C’était la Maison Jeunet, transplantée ici depuis Arbois, sous la houlette de Steven Naessens. C’est désormais – provisoirement ? – la table du parc, celle du château de Germigney, sous la houlette Julien Durosier, venu du Carmel d’Arbois (l’ancien Hôtel de Paris d’André et Jean-Paul Jeunet). Ce jeune (41 ans) banlieusard, ancien de l’hôtel Costes à Paris, pratique un registre de brasserie chic fort bien adapté au terroir jurassien qui convient ma foi fort bien à une clientèle venue se reposer non loin de la Loue, dans ce joli Relais & Châteaux avec son parc, et qui a déjà tout vu, tout bu et tout mangé ailleurs
Son cromesquis de morbier à la saucisse de Morteau en amuse-gueule, ses tomates anciennes avec leur mousse de chèvre au piment d’Espelette, son risotto (Arborio) crémeux au parmesan avec ses copeaux de truffe d’été, son tendre filet de bœuf charolais venu de chez un boucher jurassien, avec condiment chimichurri, échalotes et frites en écrasée, plus une divine mousseline de pommes de terre au vin jaune font carrément plaisir.
On ajoute en dessert la pavlova aux fruits rouges, fraises, framboises et myrtilles, mais le tartare d’ananas avec coriandre, citron vert et crumble de noix de coco, fera de l’oeil à ceux qui veulent manger léger et digérer en issue.

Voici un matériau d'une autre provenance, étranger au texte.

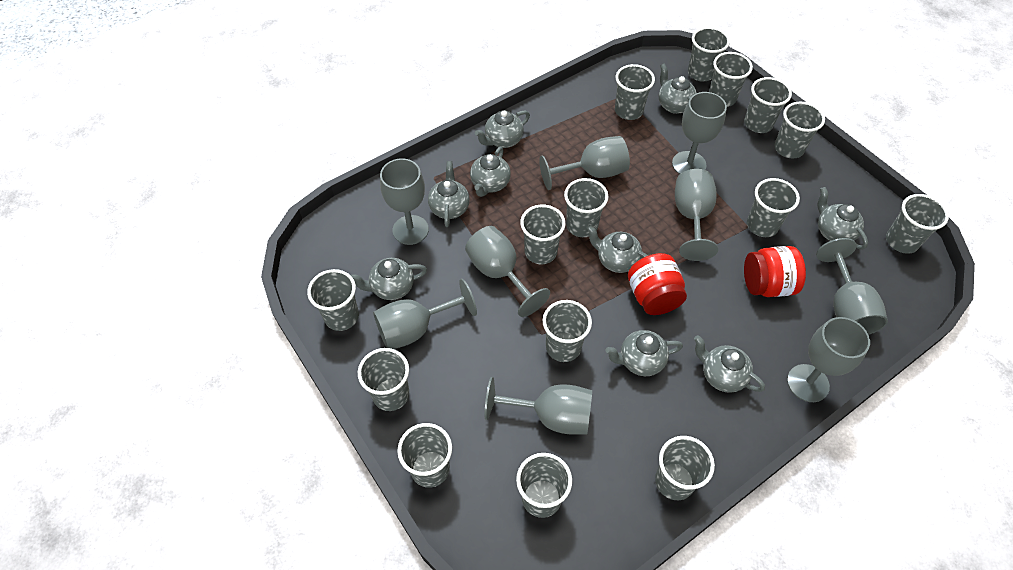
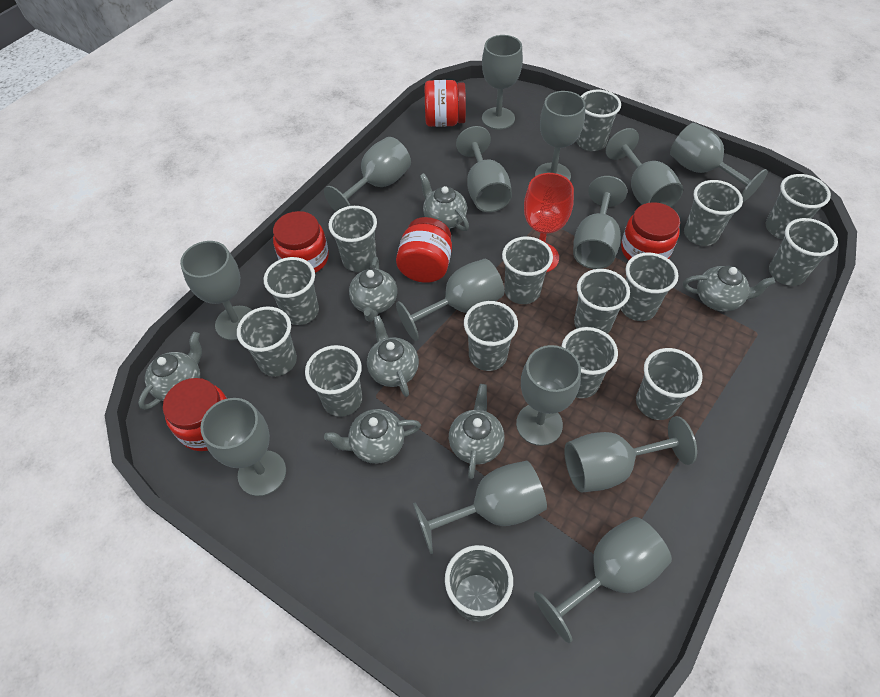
grey goblet: 9 -> 14
grey teapot: 9 -> 7
red goblet: 0 -> 1
red jar: 2 -> 5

On y ajoute une carte des crus pléthorique, notamment côté Jura, plus un choix de vins plein de malice de la jeune sommelière chartraine très pertinente Laurie Derouard.
Ainsi l’arbois savagnin ouillé (sans oxydation) 2019 du domaine de la Pinte, l’exquis arbois-pupillin savagnin « sous voile », riche en caractère et très noiseté 2018 du domaine Overney-Crinquand, comme, en rouge, l’exquis saint-Joseph 2021 d’André Perret à Chavanay à l’exubérant nez de violette.
Voilà une table à surprise (s) et qui séduit sans forcer sa nature, ni faire d’effet de manches.